When the weather gets colder, the flowers will darken to a deep red outer ring, with a greenish centre and look stunning in autumn arrangements.


Even the crispy heads look good in their own right when they give up the ghost after the frosts arrive.  These beauties will hold (but eventually lose their pinkish colour) all through the winter 'til you chop them off to welcome the new buds in the following spring.



Have I managed to convince you yet????

Sunday, 15 July 2012

Faffing with currants

Picked all the blackcurrants and goosegogs today - what a palaver to harvest these tiny globs of juice!  Doesn't help that the whole currant patch is being invaded by scratchy cleavers and the outriders for imminent invasion of blackberries as well.  My arms are a mass of scratches and cuts but at least I have some jam to show for my troubles.  Tastes rich and delicious - dark purple rhubarb and blackcurrant, and ruby red raspberry. Yum yum yum.  The children have scoured out the jam pans with slices of bread, so I'll take that as a vote of confidence in my preserves.

I had intended to go down to the allotment on a weeding mission, as this is the only fine day forecast in a while, but instead ended up picking and harvesting.  Time consuming objects all these soft fruits.  Didn't get much done in the way of tidying, so the plot still looks like a gardening disgrace.  Must try to get down there of an evening over the coming week whenever the rain holds off (which will probably put paid to ANY evening weeding looking at the weather forecast).

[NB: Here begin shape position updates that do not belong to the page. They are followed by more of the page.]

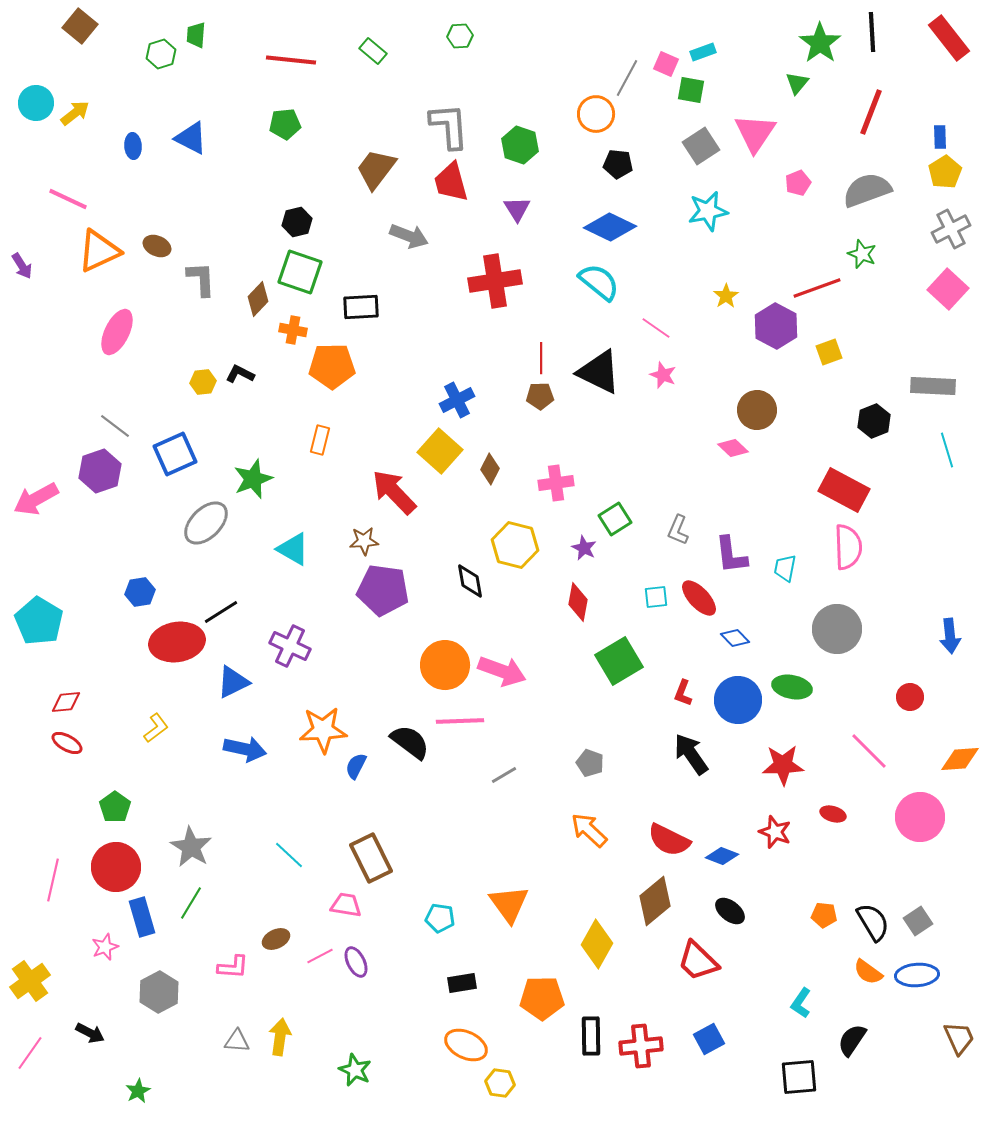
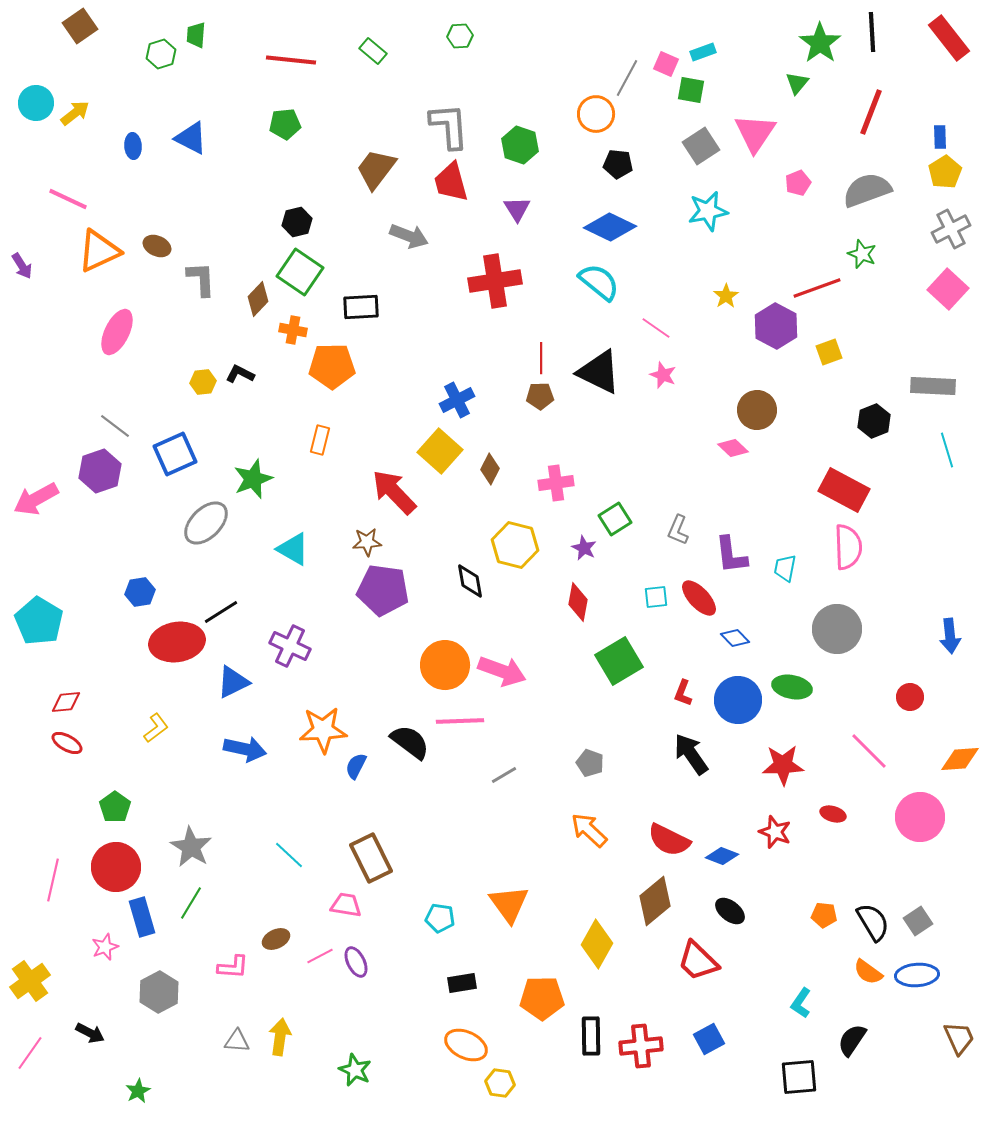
brown square at (80, 26): rotated 16 degrees clockwise
green square at (300, 272): rotated 15 degrees clockwise
brown star at (364, 541): moved 3 px right, 1 px down
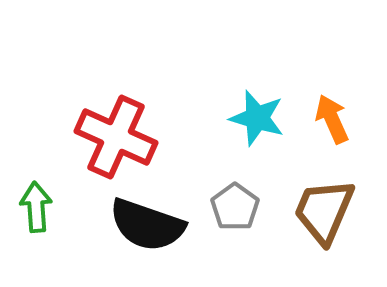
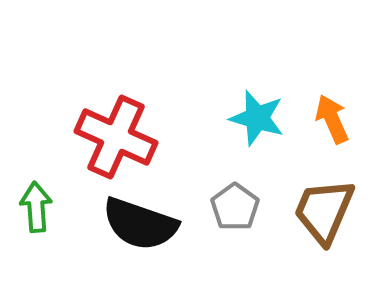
black semicircle: moved 7 px left, 1 px up
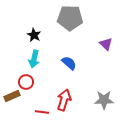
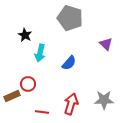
gray pentagon: rotated 15 degrees clockwise
black star: moved 9 px left
cyan arrow: moved 6 px right, 6 px up
blue semicircle: rotated 91 degrees clockwise
red circle: moved 2 px right, 2 px down
red arrow: moved 7 px right, 4 px down
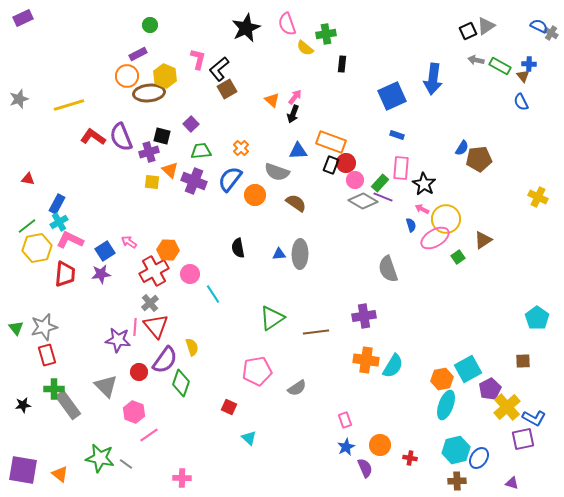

One day I will get it all under control - but it seems a way off as yet.

Parsnips are starting to look promising but not much else in evidence.


Monday, 9 July 2012

Picture perfect roses

Rosa 'New Dawn' - soft shell pink, blowsy and so.. well.. rosy...


Mixed bunches - includes Rose de Rescht (dark pink, front small bunch), Ferdinand Pichard (stripy), Zepherine Drouhin (dark pink in taller bunch).  The perfect tiny shell pink one in the small bunches is Felicite Parmentier - has loads and loads of flowers on it at the moment.  They all smell gorgeous too.  How can anyone resist?

Wednesday, 4 July 2012

Where is the summer?

June monsoons and now July pours down.  When will the sun ever come out for more than a couple of hours?

I may not have to worry about drought and a lack of water for plants while I am away from the garden, but I am plagued with slugs and snails who are delighting in the warm, swampy conditions.

Was hoping to use my day off today to go to the allotment and hack at the weeds but it is far too wet to go near the soil.  Am hoping that Sunday will give me chance to wage war on the encroaching forest of creeping buttercup and sprawling grass....

At least things are still flowering and water butts are full but redundant.

Alec's Red - smells like Turkish delight and has converted me to hybrid tea roses (well some of them anyway)

The first ever delphinium in my gardening career to survive slug onslaughts

Rosa 'Pleine de Grace' - hideously spiky and savage, but then it does this and all is forgiven for a short while.